Nello psicodramma italiano di questi giorni s’è vista certamente all’opera la nostra proverbiale tendenza al settarismo, non esente da una certa inclinazione all’uso della violenza come strumento di lotta politica. Ma soprattutto si è resa manifesta, caso forse unico in Europa, la manca totale di élite sociali e gruppi dirigenti (dal mondo giornalistico-culturale a quello politico) in grado di farsi guidare dalla ragionevolezza, dalla prudenza e dal senso del bene comune quando tutt’intorno si rischia il caos politico e la confusione delle idee. E di intervenire nel dibattitto pubblico per riportare la calma invece di attizzare il fuoco.
Si assiste invece ad uno scontro tra opposte e irresponsabili forme di propaganda che rendono l’Italia prigioniera suo malgrado di una sorta di guerra tra antiche e inconciliabili memorie, tra simboli e slogan d’un passato che nel frattempo ha perso quasi tutti i suoi protagonisti reali e che dunque appare sempre più usurpato e manipolato da chi lo rivendica senza averne in realtà alcun titolo.

Ad una sinistra settaria e incapace di liberarsi delle sue idiosincrasie ideologiche, sempre pronta a salire sulle barricate per costruire un mondo migliore che non esiste, si contrappone dunque una destra forte della sua grossolanità e capace solo di giocare con le paure e gli istinti. Ma in mezzo c’è probabilmente un vasto pezzo di Paese, smarrito e al momento senza parola, che vorrebbe sentire altro che proclami allarmistici e inviti alla mobilitazione, che non ci sta a farsi inchiodare al proprio passato o alla sua cattiva memoria, che dalla politica ancora si aspetta proposte, soluzioni e parole di credibile speranza, non reprimende nel nome di valori nei quali persino chi li professa forse ha smesso di credere. 
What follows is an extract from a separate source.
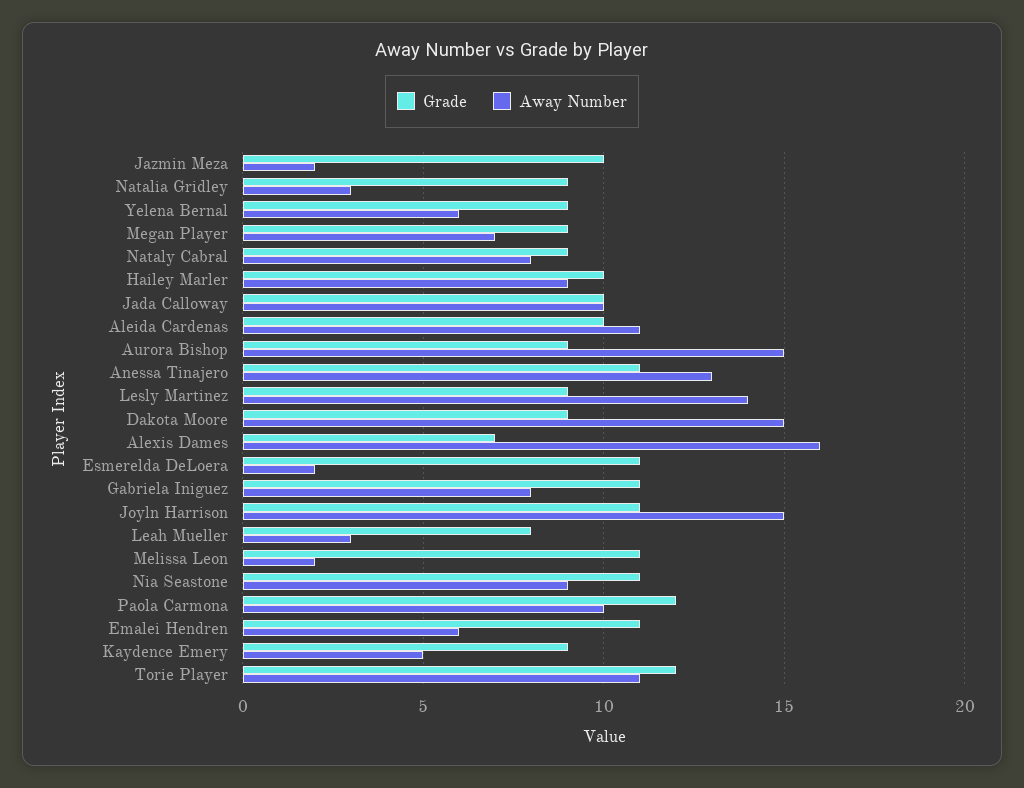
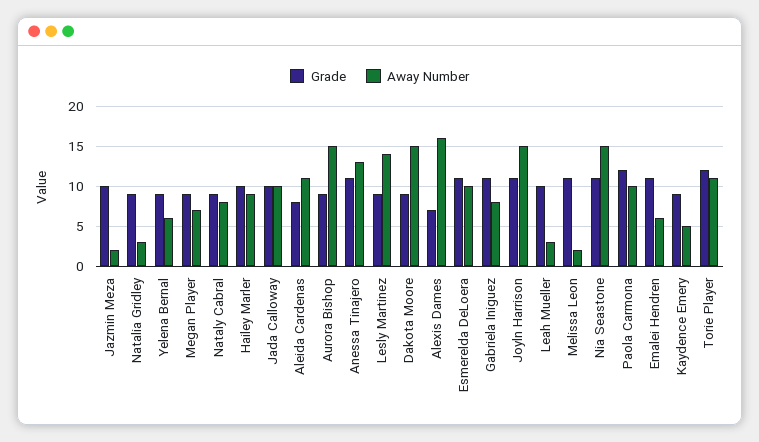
Grade, Aleida Cardenas: 10 -> 8
Away Number, Esmerelda DeLoera: 2 -> 10
Grade, Leah Mueller: 8 -> 10
Away Number, Nia Seastone: 9 -> 15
È quella massa di italiani che spesso si tende a disprezzare come maggioranza benpensante, qualunquisticamente interessata solo al proprio particolare, incapace di grandi slanci ideali, ma che in realtà è solo guidata da un istintivo buon senso e che il prossimo 4 marzo, come reazione al delirio di questi giorni, potrebbe decidere di farsi sentire lasciando finalmente gli estremisti d’ogni colore e i manipolatori del passato di professione al loro destino di minoranze tanto rumorose quanto (per nostra fortuna) irrilevanti.